Georgetown is a village in the Sirhowy Valley in Blaenau Gwent. It belongs in the ward of Georgetown.

It is located 0.59 mi south of Tredegar and 1.42 mi west of Ebbw Vale. It is 16.17 mi north of Newport. The A4048 runs near to the village. The population of the ward is 3,410 which represents the whole Georgetown ward.

== Village today ==
Facilities in Georgetown include a Community Centre, a Gospel Hall, a Methodist church, a congressional Church, Rhyd Hall pub, a Chinese restaurant, and a small supermarket. The area is covered by Georgetown Primary School and Tredegar Comprehensive School. The Tredegar Leisure Centre is nearby as well as the World War I memorial site. The Sirhowy River runs adjacent to the village.

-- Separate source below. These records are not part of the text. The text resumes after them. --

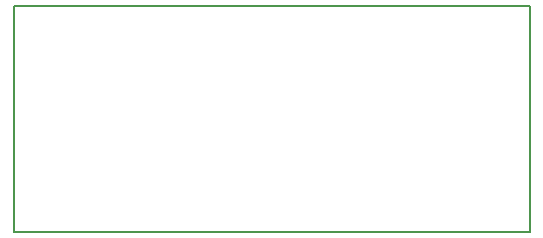
<source format=gbr>
G04 #@! TF.FileFunction,Drawing*
%FSLAX46Y46*%
G04 Gerber Fmt 4.6, Leading zero omitted, Abs format (unit mm)*
G04 Created by KiCad (PCBNEW 4.0.7-e2-6376~58~ubuntu14.04.1) date Mon Sep 18 21:36:43 2017*
%MOMM*%
%LPD*%
G01*
G04 APERTURE LIST*
%ADD10C,0.100000*%
%ADD11C,0.127000*%
G04 APERTURE END LIST*
D10*
D11*
X127375000Y-104800000D02*
X127375000Y-85700000D01*
X127375000Y-85700000D02*
X171075000Y-85700000D01*
X171075000Y-85700000D02*
X171075000Y-104800000D01*
X171075000Y-104800000D02*
X127375000Y-104800000D01*
M02*

</source>
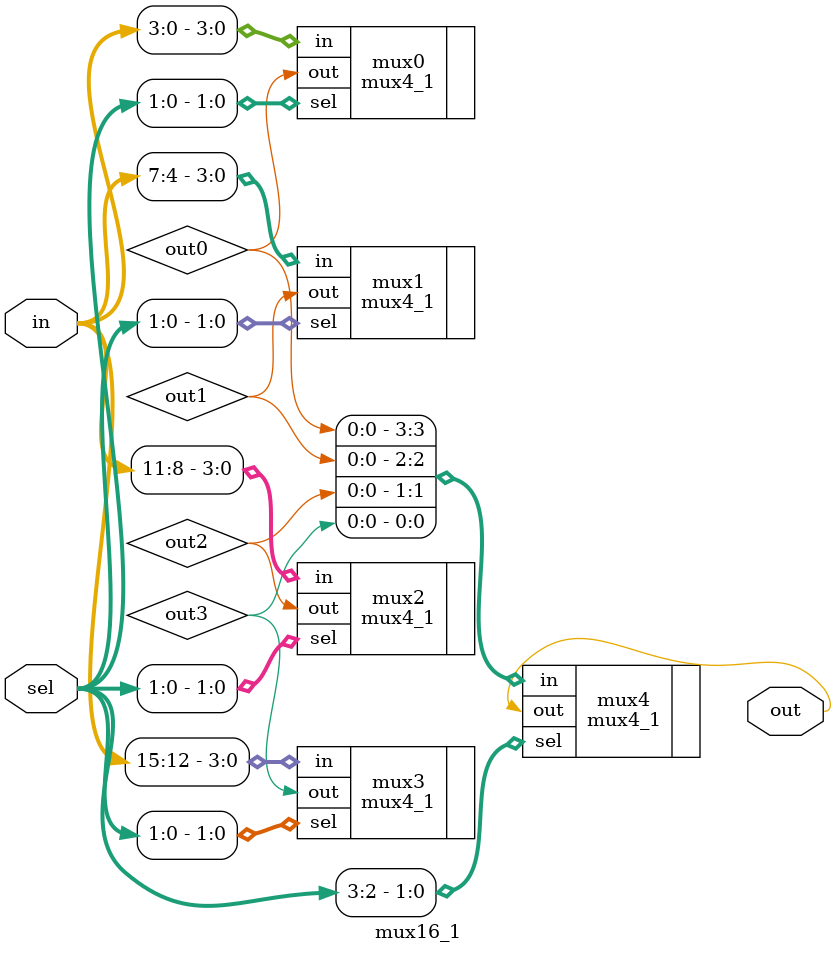
<source format=v>
module mux16_1 (
  input wire [15:0] in,
  input wire [3:0] sel,
  output wire out
);

  wire out0, out1, out2, out3;

  mux4_1 mux0 (
    .in(in[3:0]),
    .sel(sel[1:0]),
    .out(out0)
  );

  mux4_1 mux1 (
    .in(in[7:4]),
    .sel(sel[1:0]),
    .out(out1)
  );

  mux4_1 mux2 (
    .in(in[11:8]),
    .sel(sel[1:0]),
    .out(out2)
  );

  mux4_1 mux3 (
    .in(in[15:12]),
    .sel(sel[1:0]),
    .out(out3)
  );

  mux4_1 mux4 (
    .in({out0, out1, out2, out3}),
    .sel(sel[3:2]),
    .out(out)
  );

endmodule
</source>
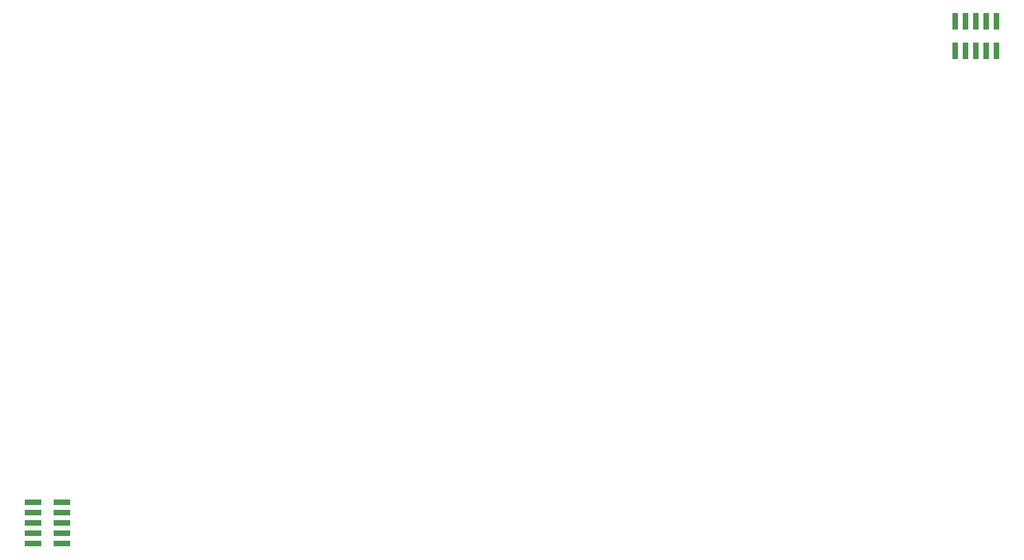
<source format=gbr>
%TF.GenerationSoftware,KiCad,Pcbnew,5.1.6*%
%TF.CreationDate,2020-06-25T18:17:16+02:00*%
%TF.ProjectId,OTTOdiy_SMD,4f54544f-6469-4795-9f53-4d442e6b6963,rev?*%
%TF.SameCoordinates,PX269fb20PYbb65a20*%
%TF.FileFunction,Paste,Top*%
%TF.FilePolarity,Positive*%
%FSLAX46Y46*%
G04 Gerber Fmt 4.6, Leading zero omitted, Abs format (unit mm)*
G04 Created by KiCad (PCBNEW 5.1.6) date 2020-06-25 18:17:16*
%MOMM*%
%LPD*%
G01*
G04 APERTURE LIST*
%ADD10R,2.100000X0.750000*%
%ADD11R,0.750000X2.100000*%
G04 APERTURE END LIST*
D10*
X-21530000Y120960000D03*
X-17930000Y120960000D03*
X-21530000Y122230000D03*
X-17930000Y122230000D03*
X-21530000Y123500000D03*
X-17930000Y123500000D03*
X-21530000Y124770000D03*
X-17930000Y124770000D03*
X-21530000Y126040000D03*
X-17930000Y126040000D03*
D11*
X97040000Y181700000D03*
X97040000Y185300000D03*
X95770000Y181700000D03*
X95770000Y185300000D03*
X94500000Y181700000D03*
X94500000Y185300000D03*
X93230000Y181700000D03*
X93230000Y185300000D03*
X91960000Y181700000D03*
X91960000Y185300000D03*
M02*

</source>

In 2019 the town received National Lottery Charitable funding for a not-for-profit outlet providing low income families in the community with re-purposed clothing, toiletries, and toys worth £8,780.

== Transport ==
The village is a 12-minute walk, and 0.6 mi from Tredegar where Tredegar bus station offers services to Ebbw Vale Town railway station as well as buses to Newport, and local villages.

The town is on the route between Newport and Ebbw Vale/Tredegar which provides connections to Stagecoach South Wales services:

- 97 (Ebbw Vale)
- 56 (Newport-Tredegar)
- 97 (Ebbw Vale)
- E11 (Ebbw Vale)

== Governance ==
The Georgetown electoral ward serves the village. The ward is represented by Councillors John C Morgan (Georgetown, Lab) and Keith Hayden (Georgetown, Lab).

The area is represented in the Senedd by Alun Davies (Labour) and the Member of Parliament is Nick Smith (Labour).